The visual effects of the film are fantastic. The bone crushing hits are presented well in slow motion and with up close camera shots. The set of the prison gives a realistic sense of a jail as well. It is in the middle of New Mexico with absolutely nothing but desert near it. The sense of isolation is similar to what the prisoners probably feel.
The Longest Yard has the same basic premise as Happy Gilmore but football rather than golf. Adam Sandler is trying to get revenge, but turns to a sport rather than fights. In both movies, I found myself rooting for Sandler's character, and hating the antagonists. This film is not as crude as other Sandler films, but still has plenty of laughs. Chris Rock's humor is similar to his standup as most of the things that Rock says in The Longest Yard has something to do with race. Burt Reynolds is not given a lead role in this movie, but he still has a "tough guy" attitude through his character.
I have not seen the original The Longest Yard, so I cannot compare the remake to the original. While watching the movie, I found myself cheering for the teams as I do when watching the Bears beating the Packers. Chris Rock's character adds a lot of humor to the movie. The one complaint I have with the movie is that the conflicts at the end are not completely resolved, and it is unclear about what will happen in the future. The Longest Yard is not an Oscar worthy masterpiece, but for a typical sports fan, The Longest Yard is a great movie. In all, I give it a rating of 8 out of 10.

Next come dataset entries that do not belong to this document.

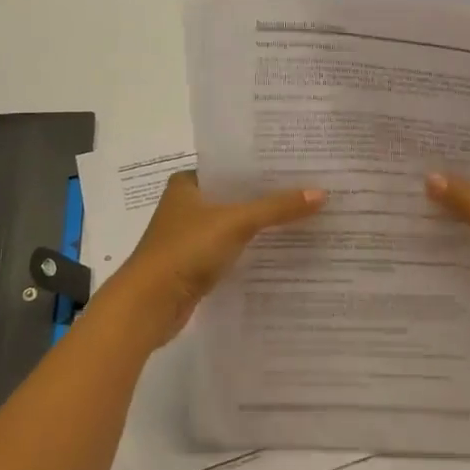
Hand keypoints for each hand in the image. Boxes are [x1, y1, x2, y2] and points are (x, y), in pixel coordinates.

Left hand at [96, 171, 324, 350]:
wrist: (148, 305)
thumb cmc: (186, 251)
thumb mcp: (235, 222)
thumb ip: (277, 208)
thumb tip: (321, 194)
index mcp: (188, 183)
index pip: (233, 166)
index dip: (264, 166)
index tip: (300, 164)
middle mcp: (187, 205)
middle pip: (237, 195)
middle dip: (269, 196)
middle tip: (311, 190)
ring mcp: (191, 236)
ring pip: (236, 224)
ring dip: (263, 224)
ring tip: (305, 217)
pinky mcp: (196, 264)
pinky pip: (233, 249)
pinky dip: (253, 249)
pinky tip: (283, 249)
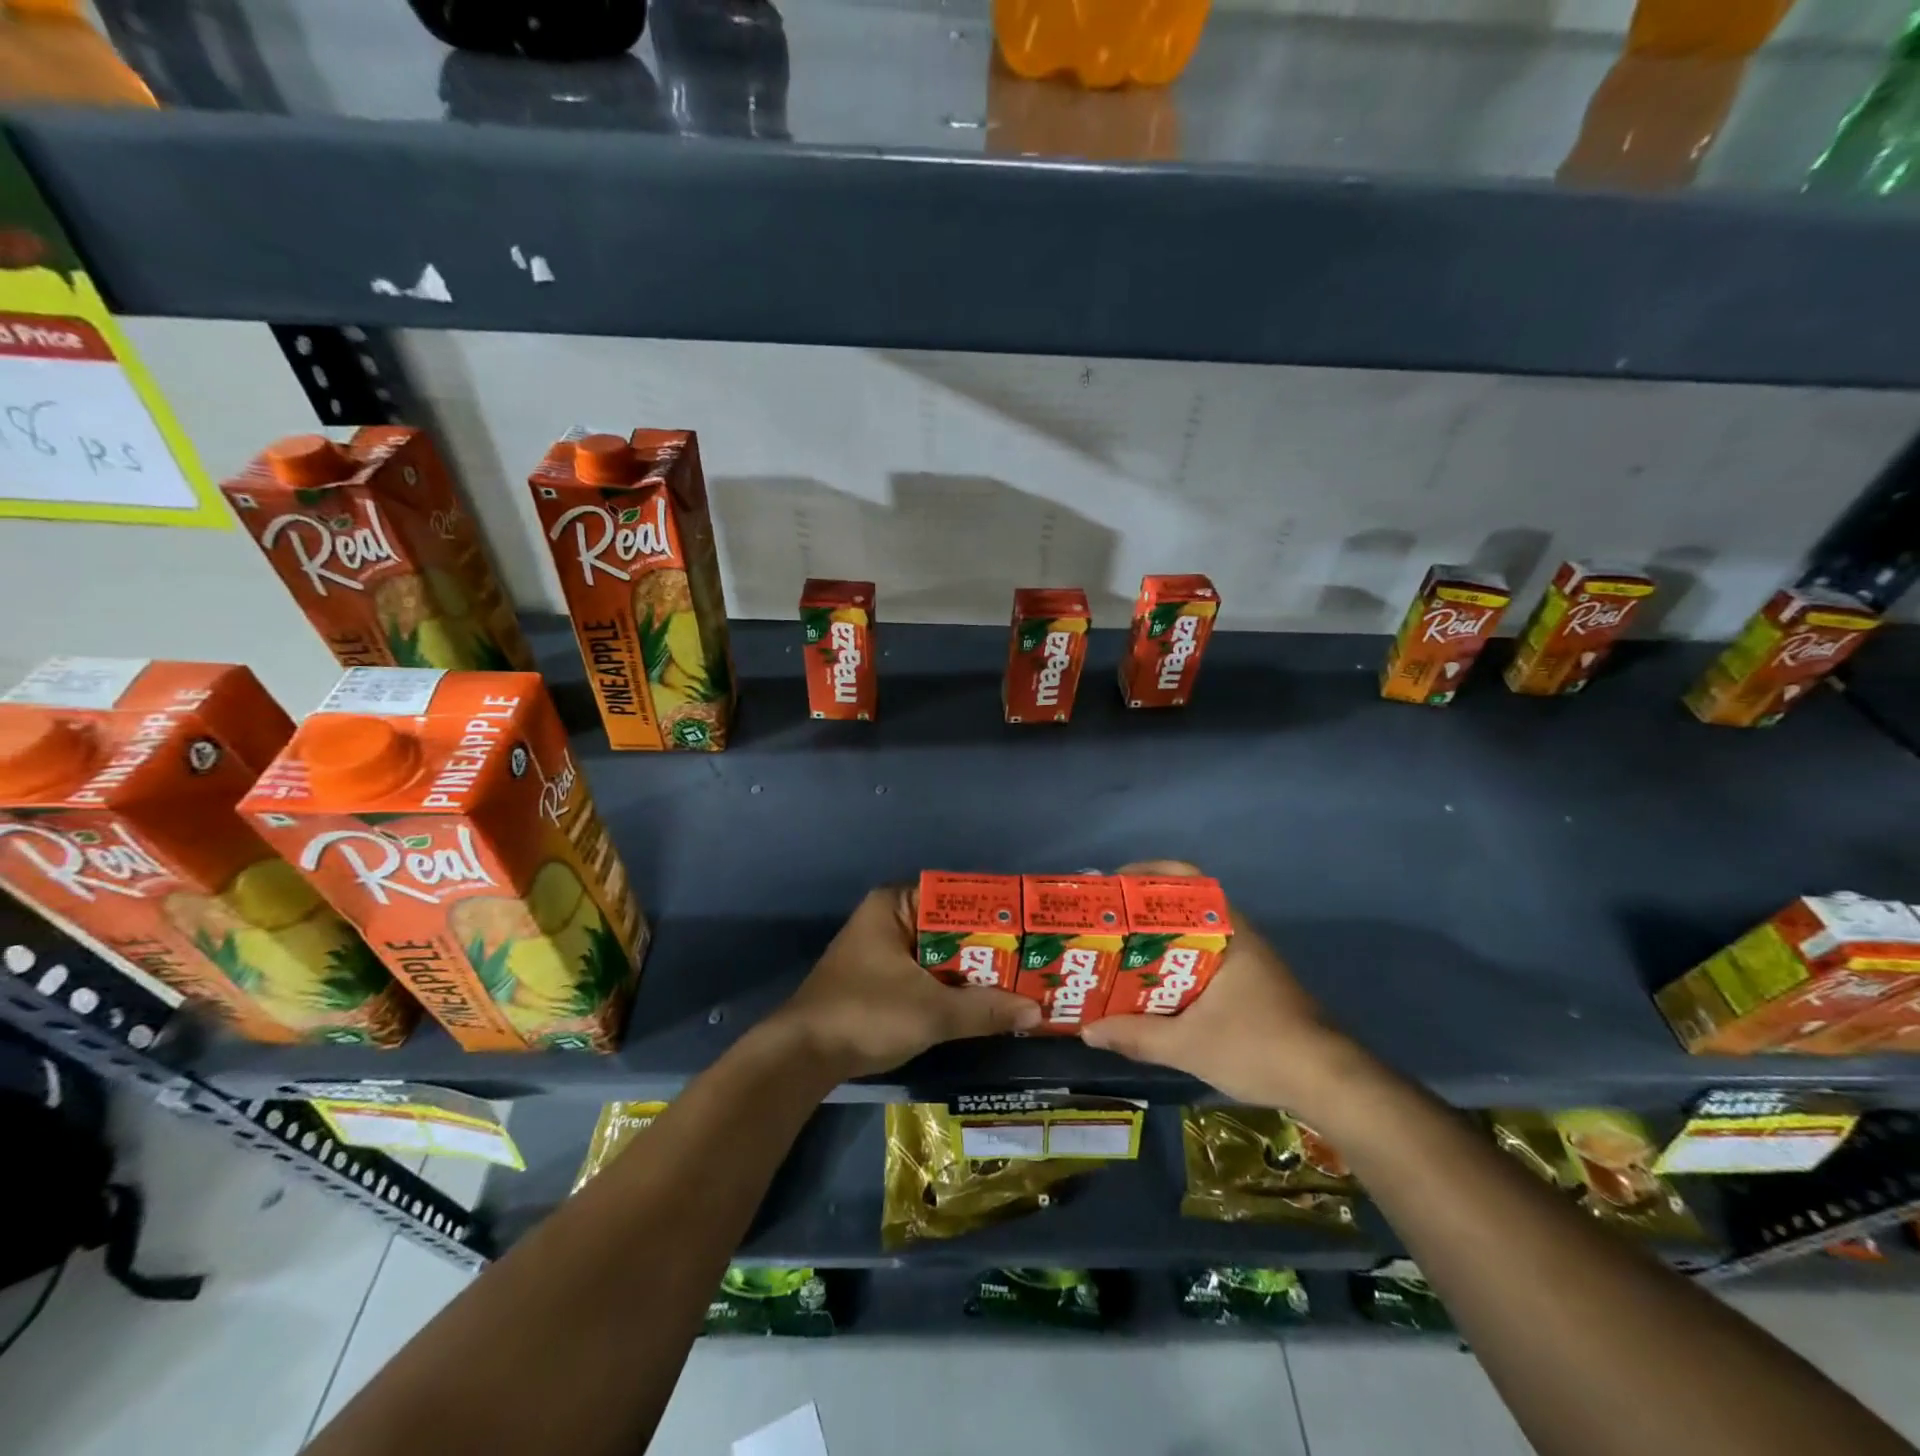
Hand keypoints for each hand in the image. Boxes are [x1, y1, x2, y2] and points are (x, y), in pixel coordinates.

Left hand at [765, 887, 1040, 1081]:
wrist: (803, 1056)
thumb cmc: (867, 1013)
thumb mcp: (933, 1012)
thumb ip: (985, 1009)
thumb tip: (1036, 1012)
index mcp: (895, 904)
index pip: (956, 895)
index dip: (994, 911)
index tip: (1031, 926)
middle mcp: (889, 918)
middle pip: (951, 927)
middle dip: (989, 947)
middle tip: (1034, 958)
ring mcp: (883, 950)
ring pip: (941, 953)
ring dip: (973, 971)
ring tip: (1021, 980)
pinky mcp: (881, 979)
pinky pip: (928, 973)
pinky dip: (953, 986)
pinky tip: (985, 1002)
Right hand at [1080, 861, 1366, 1111]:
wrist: (1330, 1082)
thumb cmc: (1259, 1047)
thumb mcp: (1189, 1045)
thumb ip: (1136, 1036)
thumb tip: (1088, 1031)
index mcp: (1226, 931)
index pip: (1185, 878)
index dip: (1147, 873)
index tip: (1112, 887)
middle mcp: (1237, 935)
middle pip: (1183, 906)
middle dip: (1142, 912)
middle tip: (1105, 927)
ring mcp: (1248, 960)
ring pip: (1193, 936)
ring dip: (1158, 942)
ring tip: (1119, 957)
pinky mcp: (1252, 985)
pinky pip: (1204, 959)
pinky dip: (1176, 964)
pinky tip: (1154, 989)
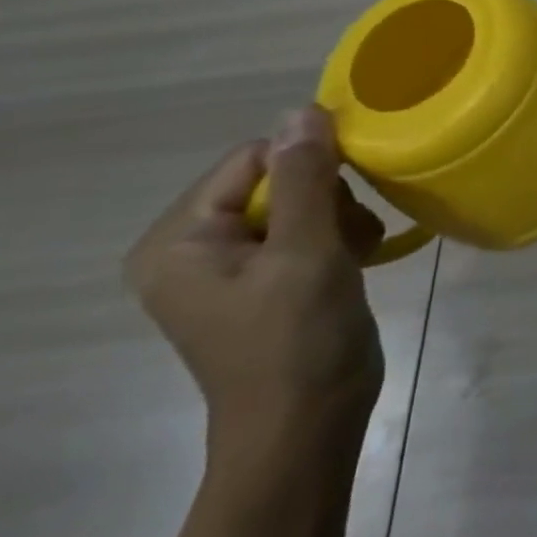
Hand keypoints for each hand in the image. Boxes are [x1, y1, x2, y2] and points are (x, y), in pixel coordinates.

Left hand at [125, 108, 385, 466]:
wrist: (307, 426)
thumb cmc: (297, 339)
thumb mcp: (305, 252)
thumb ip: (304, 178)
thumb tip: (302, 110)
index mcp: (179, 241)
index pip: (252, 158)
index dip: (309, 163)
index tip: (352, 190)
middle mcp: (194, 248)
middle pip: (277, 178)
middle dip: (328, 197)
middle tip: (350, 234)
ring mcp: (232, 266)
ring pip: (301, 201)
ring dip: (340, 217)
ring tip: (356, 252)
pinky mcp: (267, 280)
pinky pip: (306, 229)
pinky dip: (339, 236)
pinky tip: (356, 260)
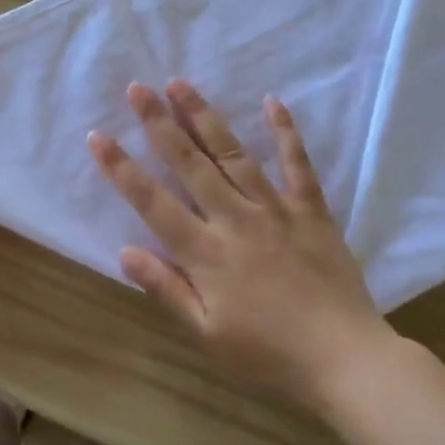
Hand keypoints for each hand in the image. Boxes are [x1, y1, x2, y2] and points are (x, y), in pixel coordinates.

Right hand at [88, 80, 393, 410]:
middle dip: (159, 124)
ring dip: (204, 117)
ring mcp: (275, 209)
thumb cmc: (268, 355)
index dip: (122, 169)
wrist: (346, 360)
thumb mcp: (207, 335)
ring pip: (233, 154)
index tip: (98, 136)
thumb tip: (125, 252)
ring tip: (180, 84)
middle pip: (190, 164)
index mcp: (205, 253)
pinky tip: (272, 101)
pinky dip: (285, 132)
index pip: (152, 202)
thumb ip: (166, 289)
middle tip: (138, 88)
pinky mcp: (310, 210)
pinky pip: (297, 164)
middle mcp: (235, 219)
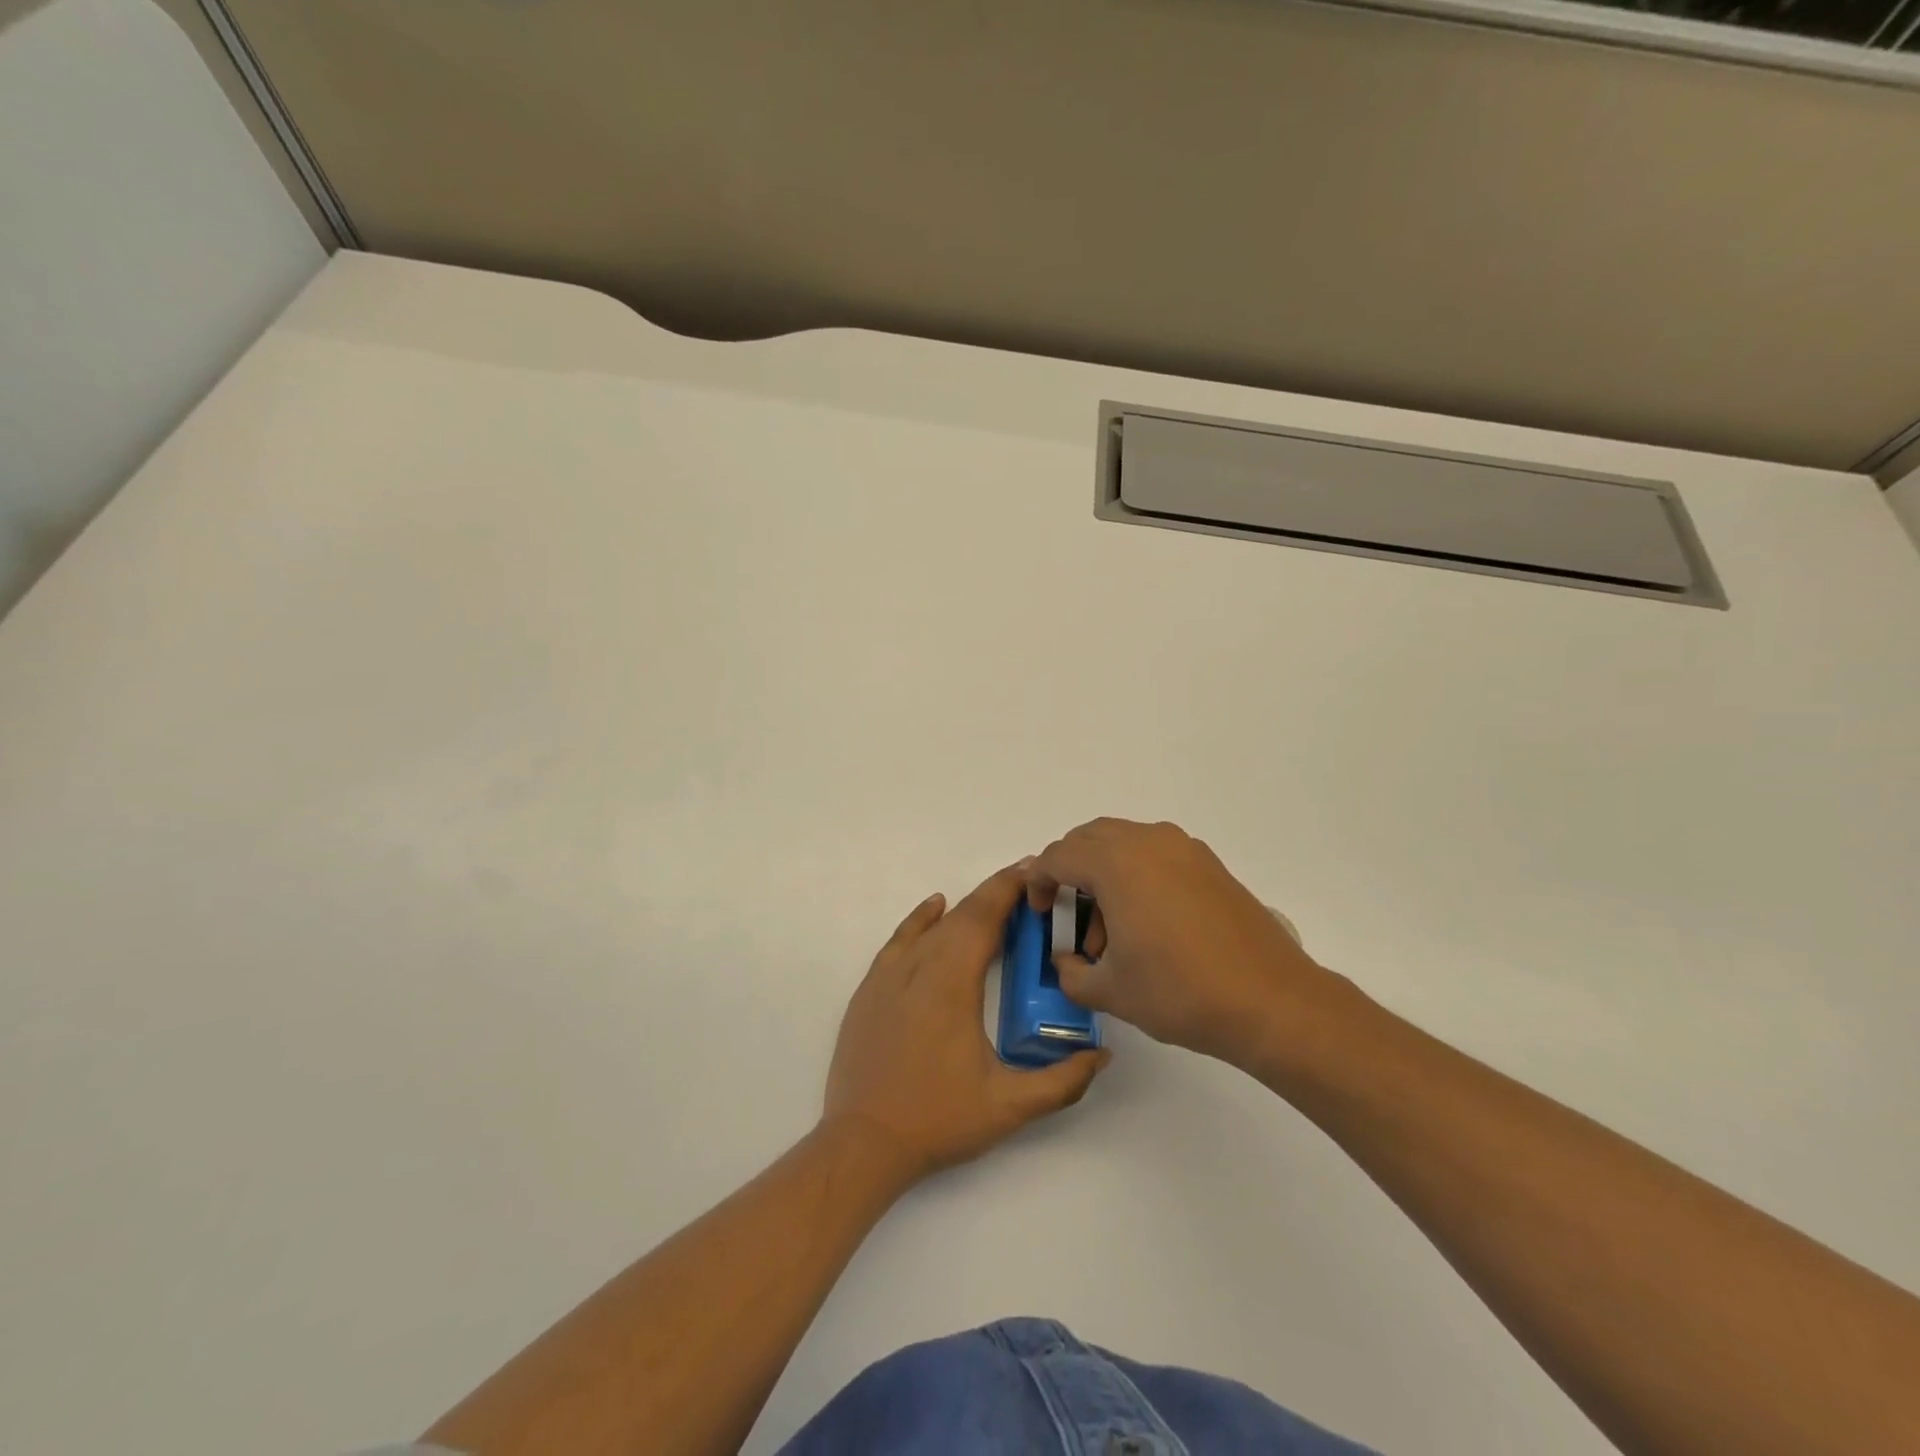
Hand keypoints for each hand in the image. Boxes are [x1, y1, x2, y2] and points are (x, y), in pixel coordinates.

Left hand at [822, 864, 1109, 1184]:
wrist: (863, 1142)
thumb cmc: (938, 1120)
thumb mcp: (1009, 1107)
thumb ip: (1061, 1082)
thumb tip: (1101, 1055)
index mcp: (952, 982)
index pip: (984, 918)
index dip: (1009, 889)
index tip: (1034, 871)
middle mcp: (919, 966)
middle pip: (961, 915)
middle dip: (995, 894)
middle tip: (1027, 884)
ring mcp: (889, 975)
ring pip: (932, 925)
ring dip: (964, 907)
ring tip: (994, 900)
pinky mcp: (870, 988)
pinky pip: (900, 938)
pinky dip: (921, 918)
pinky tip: (935, 908)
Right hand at [1027, 819, 1339, 1072]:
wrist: (1271, 1001)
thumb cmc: (1180, 991)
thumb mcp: (1110, 991)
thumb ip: (1071, 974)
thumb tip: (1067, 963)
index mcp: (1116, 863)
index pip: (1058, 856)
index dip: (1038, 882)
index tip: (1037, 912)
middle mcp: (1148, 841)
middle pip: (1089, 839)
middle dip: (1068, 870)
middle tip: (1066, 913)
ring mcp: (1183, 848)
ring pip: (1123, 842)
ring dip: (1103, 872)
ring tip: (1110, 930)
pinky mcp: (1209, 864)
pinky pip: (1155, 853)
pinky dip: (1136, 874)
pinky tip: (1146, 922)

Everyone is instructing us not to compare the current to the original
version. How is that possible? That's like going to a restaurant, being
served a lousy steak, and being asked that you not compare it to other
good steaks that you've had in the past.
To any guy who was watching movies in the 70's, The Longest Yard is legendary. Burt can act big enough and mean enough to convince us that he could survive, and become a leader, in the prison community. Adam Sandler is Happy Gilmore, The Waterboy, Billy Madison and Little Nicky. He can't pull off the ex-NFL quarterback gaining cred in the joint. It was simply bad casting.
The rest of the casting, beginning to end, was superb. Most of the writing, and the additional comedy, was great fun. But Adam Sandler? Why not Woody Allen? The movie really needed someone that can pull off "tough". Josh Holloway, aka "Sawyer" on the TV show "Lost" might have been a good choice.
If they didn't want us to compare it to the original, they shouldn't have remade it.